Document text
________

From getting materials in market to effectively supporting brokers to making the most of a compressed annual enrollment period (AEP), there is one thing marketers in the Medicare space can agree on: there’s never enough time. So making the most of every engagement opportunity is mission critical.
A/B testing has proven to be one way of ensuring that. But what happens when direct mail plays a vital role in your multichannel marketing campaign?
Live A/B testing of direct mail can take months to return meaningful results. That doesn’t give you a ton of flexibility (aka time) to meaningfully challenge your control with something new. Something bold. And even if you were interested in testing a new creative element in your direct mail program, the time and production costs required to make it happen always seem to get in the way.
So how much do you know about predictive testing direct mail?
Consider an alternative to post-mail testing
Marketers who launch direct mail campaigns based on predictive research are few and far between. It’s true. And, according to Adobe's "Digital Marketing Optimization Survey," maybe that’s because 82% of marketers say knowing how to test effectively is “somewhat or very challenging."
Yet when you consider the benefits of a pre-mail versus post-mail testing approach, choosing the predictive option makes a lot of business sense.
Significantly shrink testing timelines
For starters, a traditional mail test can take up to six months to determine which message, format, image, incentive, etc., outperformed its competition. Predictive testing, however, is an experiment designed to measure the cause (the mail piece) and the effect (how the recipient reacts to it) for an upcoming send — before it’s launched.
This shrinks a traditional testing window from six months to a few weeks.
Optimize production and postage costs
Production and postage costs necessary to execute a traditional A/B test are a significant investment. And with that investment comes your acknowledgment that there will be a loser — which means a portion of your send is suboptimal. Instead of pushing out competing incentives with a volume in the hundreds of thousands, predictive testing allows marketers to identify a “winner” before production by sampling a target audience. That’s making the most of your budget.
It begs the question, why put postage on a losing mailpiece if you don’t have to?
Identify more than winners and losers
Unfortunately, too many marketers are missing out on collecting insightful, targeted clues that could help them successfully redirect a campaign for better results. Predictive testing addresses The Why that’s often lost in traditional A/B testing. By analyzing consumer engagement prior to production — not months after the send — marketers receive useful diagnostics to improve the messaging (or any other creative element) before the official direct mail campaign is actually launched.
This extra layer of feedback helps you understand the reasons for a campaign’s results. That way, you can confidently tweak specific components of your effort to effectively move the needle on response rate.
Make testing create the results you want, faster
Nearly half (47.5%) of marketers consider themselves “data informed” yet use data “after-the-fact to find out what worked and what didn’t” (source: TrackMaven). If we’re talking about being efficient at direct marketing, well using data this way just won’t cut it.
In the end, predictive testing is an accurate, confidence-inspiring option that empowers marketers to use data in a highly cost-effective manner. Helping them integrate insights faster.
What’s the catch? Here’s the thing: there really isn’t one. Remember: you don’t have to wait and wonder if recipients will open, save or trash your offer. Tools are available to help you determine how well a mailpiece stands out in the stack before launching a campaign.
I see this as a real competitive advantage.

________

(Saved entries)

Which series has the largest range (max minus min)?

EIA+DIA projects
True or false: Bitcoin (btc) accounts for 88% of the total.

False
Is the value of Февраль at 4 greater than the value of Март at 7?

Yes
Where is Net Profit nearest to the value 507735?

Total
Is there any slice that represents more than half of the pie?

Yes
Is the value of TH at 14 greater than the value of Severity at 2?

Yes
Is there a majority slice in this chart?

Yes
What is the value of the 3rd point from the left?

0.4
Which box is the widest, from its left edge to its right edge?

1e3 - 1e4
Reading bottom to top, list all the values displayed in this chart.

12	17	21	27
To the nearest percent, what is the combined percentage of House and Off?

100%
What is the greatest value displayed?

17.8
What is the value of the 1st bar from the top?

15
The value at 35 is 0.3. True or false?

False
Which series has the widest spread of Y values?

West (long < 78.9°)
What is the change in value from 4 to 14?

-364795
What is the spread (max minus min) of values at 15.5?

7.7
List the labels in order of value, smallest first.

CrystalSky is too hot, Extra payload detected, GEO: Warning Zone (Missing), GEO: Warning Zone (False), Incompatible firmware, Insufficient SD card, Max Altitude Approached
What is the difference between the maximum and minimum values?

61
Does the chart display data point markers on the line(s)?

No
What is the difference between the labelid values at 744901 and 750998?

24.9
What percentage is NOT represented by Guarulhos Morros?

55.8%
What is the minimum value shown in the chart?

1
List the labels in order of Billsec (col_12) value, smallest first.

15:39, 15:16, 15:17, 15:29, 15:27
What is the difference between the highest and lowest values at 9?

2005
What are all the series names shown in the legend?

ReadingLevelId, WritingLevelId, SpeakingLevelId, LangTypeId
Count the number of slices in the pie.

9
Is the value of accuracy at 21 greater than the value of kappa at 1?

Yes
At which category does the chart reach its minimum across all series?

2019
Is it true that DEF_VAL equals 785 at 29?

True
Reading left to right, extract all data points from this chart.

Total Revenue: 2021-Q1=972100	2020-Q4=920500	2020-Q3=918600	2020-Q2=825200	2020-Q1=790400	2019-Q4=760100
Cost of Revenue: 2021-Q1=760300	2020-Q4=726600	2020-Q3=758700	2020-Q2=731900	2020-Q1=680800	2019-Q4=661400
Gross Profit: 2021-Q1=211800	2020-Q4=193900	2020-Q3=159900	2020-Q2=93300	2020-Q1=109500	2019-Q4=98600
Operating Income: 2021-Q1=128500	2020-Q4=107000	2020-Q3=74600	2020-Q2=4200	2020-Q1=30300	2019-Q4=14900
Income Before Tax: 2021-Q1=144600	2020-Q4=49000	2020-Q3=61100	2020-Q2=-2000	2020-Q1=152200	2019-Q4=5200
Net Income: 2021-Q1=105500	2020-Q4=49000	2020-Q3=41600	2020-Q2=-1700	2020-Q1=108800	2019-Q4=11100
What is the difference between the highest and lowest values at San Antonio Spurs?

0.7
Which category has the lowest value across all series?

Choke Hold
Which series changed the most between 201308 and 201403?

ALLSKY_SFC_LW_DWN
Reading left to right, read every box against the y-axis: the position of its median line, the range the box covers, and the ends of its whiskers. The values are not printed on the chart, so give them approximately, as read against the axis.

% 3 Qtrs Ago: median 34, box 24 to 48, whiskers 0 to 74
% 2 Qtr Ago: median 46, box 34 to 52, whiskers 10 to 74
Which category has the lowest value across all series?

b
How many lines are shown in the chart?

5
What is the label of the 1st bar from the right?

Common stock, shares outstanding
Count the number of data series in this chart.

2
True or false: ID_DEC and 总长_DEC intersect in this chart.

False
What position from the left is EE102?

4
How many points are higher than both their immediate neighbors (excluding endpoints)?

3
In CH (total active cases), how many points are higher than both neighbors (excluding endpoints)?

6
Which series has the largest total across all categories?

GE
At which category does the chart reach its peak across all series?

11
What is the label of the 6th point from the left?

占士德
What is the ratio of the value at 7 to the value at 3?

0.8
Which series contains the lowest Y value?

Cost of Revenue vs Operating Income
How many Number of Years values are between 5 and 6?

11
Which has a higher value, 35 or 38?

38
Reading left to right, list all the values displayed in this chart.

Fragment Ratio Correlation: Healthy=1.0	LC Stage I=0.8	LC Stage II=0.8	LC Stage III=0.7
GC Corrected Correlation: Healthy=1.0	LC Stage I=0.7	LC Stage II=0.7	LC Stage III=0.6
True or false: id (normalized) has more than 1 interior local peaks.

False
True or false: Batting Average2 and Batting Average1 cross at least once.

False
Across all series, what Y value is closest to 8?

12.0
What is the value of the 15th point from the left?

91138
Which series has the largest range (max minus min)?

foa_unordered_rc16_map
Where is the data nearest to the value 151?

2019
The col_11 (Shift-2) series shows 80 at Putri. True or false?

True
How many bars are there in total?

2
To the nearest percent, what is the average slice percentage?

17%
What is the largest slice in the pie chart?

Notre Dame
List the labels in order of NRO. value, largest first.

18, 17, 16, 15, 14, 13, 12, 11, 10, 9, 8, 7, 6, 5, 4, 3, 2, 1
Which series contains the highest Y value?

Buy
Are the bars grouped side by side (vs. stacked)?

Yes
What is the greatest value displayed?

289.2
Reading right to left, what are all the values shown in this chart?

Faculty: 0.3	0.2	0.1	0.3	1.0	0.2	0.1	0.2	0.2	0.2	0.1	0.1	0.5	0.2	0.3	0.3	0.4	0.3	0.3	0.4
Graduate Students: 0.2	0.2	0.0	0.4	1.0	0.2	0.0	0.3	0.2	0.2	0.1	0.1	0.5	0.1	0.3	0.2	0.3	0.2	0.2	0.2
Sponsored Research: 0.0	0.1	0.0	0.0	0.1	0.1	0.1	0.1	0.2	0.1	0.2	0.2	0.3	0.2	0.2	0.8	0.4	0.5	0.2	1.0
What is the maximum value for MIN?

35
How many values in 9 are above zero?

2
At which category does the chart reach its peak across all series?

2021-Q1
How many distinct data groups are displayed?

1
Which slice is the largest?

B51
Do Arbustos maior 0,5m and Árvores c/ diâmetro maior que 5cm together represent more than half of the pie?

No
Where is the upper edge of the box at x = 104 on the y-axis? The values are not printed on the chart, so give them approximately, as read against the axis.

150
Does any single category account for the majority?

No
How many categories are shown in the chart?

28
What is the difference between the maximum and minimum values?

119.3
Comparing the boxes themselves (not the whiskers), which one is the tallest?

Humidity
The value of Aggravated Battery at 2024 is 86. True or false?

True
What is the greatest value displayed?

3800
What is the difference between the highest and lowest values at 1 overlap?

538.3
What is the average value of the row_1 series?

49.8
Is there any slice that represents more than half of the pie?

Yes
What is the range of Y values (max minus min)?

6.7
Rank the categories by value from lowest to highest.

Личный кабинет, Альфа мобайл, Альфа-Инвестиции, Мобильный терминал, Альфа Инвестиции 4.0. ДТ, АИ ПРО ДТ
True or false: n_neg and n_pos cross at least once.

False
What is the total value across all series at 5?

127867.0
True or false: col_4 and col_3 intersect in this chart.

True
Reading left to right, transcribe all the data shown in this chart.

________

Task set
(1) From the text on predictive direct mail testing, extract the stretch from "Identify more than" through "on response rate.".
(2) According to the text on predictive direct mail testing, what share of marketers say knowing how to test effectively is "somewhat or very challenging"?
The records have no connection to the text about direct mail testing.

Exercise solutions
(1)
Identify more than winners and losers
Unfortunately, too many marketers are missing out on collecting insightful, targeted clues that could help them successfully redirect a campaign for better results. Predictive testing addresses The Why that’s often lost in traditional A/B testing. By analyzing consumer engagement prior to production — not months after the send — marketers receive useful diagnostics to improve the messaging (or any other creative element) before the official direct mail campaign is actually launched.
This extra layer of feedback helps you understand the reasons for a campaign’s results. That way, you can confidently tweak specific components of your effort to effectively move the needle on response rate.

(2) 82%